The Left’s Failure to Supersede the Democratic Party’s Hegemony over Social Movements

What Michael T. Heaney and Fabio Rojas’ “The Partisan Dynamics of Contention: Demobilization of the Antiwar Movement in the United States, 2007-2009” (Mobilization 16.1; now linked to MRZine) shows is that, in the United States, the anti-war/peace movement is much narrower and more shallow than many believe.  Whereas there remains an enduring core of genuinely dedicated anti-war/peace activists, there is also a much larger and more fickle majority of social actors who fall into the category that the authors call “partisans,” by which they mean dedicated Democrats or dedicated Republicans who act out of a sense of “threat” posed by wars when waged, not by the party with which they identify, but the other party.

Thus the authors point out that “[Act Now to Stop War and End Racism] Coalition leadership inhibits coalition brokerage between the antiwar movement and the Democratic Party. . . .  ANSWER event leadership had a significant, negative effect on the likelihood of Democratic participation in antiwar rallies” (pp. 55-56).  The fundamental reason for this phenomenon is that ANSWER is anti-war, whereas the defectors are something quite different, however they may think about themselves.  Social actors motivated by opposition to war when a Republican occupies the White House, but not when a Democrat does, demobilized first as Democrats achieved majorities in the House and Senate (after November 2006), and then again more dramatically as soon as a Democrat occupied the White House (after November 2008).  Racism also is an important factor, that is, the kind that imputes to Obama’s blackness the false attributes of a liberal or radical president, leading to demobilization for this reason, too.
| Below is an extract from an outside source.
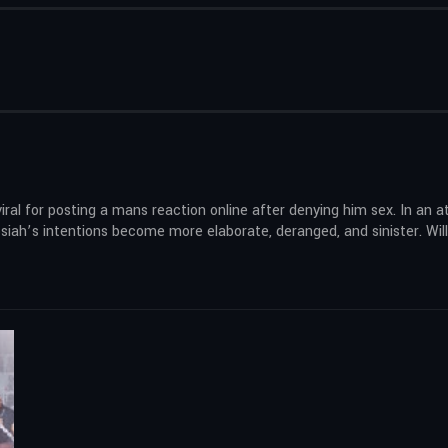
iral for posting a mans reaction online after denying him sex. In an 
iah’s intentions become more elaborate, deranged, and sinister. Will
“While Obama’s election was heralded as a victory for the antiwar movement,” Heaney and Rojas conclude, “Obama’s election, in fact, thwarted the ability of the movement to achieve critical mass” (p. 60).

Much the same damning lesson could be extended to the effect that Obama’s election has had on domestic issues of grave import to the vast majority of U.S. citizens, such as health care (forget single-payer; advance the insurance sector), education (forget public education; advance the elite-serving private system), the environment (forget alternative energy sources or challenging climate-changing practices; advance Big Oil and Nukes), and the financial, insurance, and real estate sectors (forget re-regulation and prosecution; bail out the banks), and the protection of New Deal- and Great Society-type policy innovations (let’s continue to undermine Social Security, Medicare, and Medicaid; propagandize against the ideas of the social good and public welfare; and so on).

It’s all a very sad and indeed dangerous state of affairs — for life around the world, for life in the United States.  Were someone to carry out a comparable study of the so-called “Left” in the States, as Heaney and Rojas have with respect to the “partisan dynamics” the anti-war/peace movement, I have no doubt that the findings would turn out much the same.

The progressive collapse of the Left in the States these past 20 years on questions of war and peace and imperialism, especially every time somebody waves a “humanitarian” and now “responsibility to protect” banner before their eyes, as witnessed at present in the U.S.-led NATO-bloc war on Libya, is a case in point.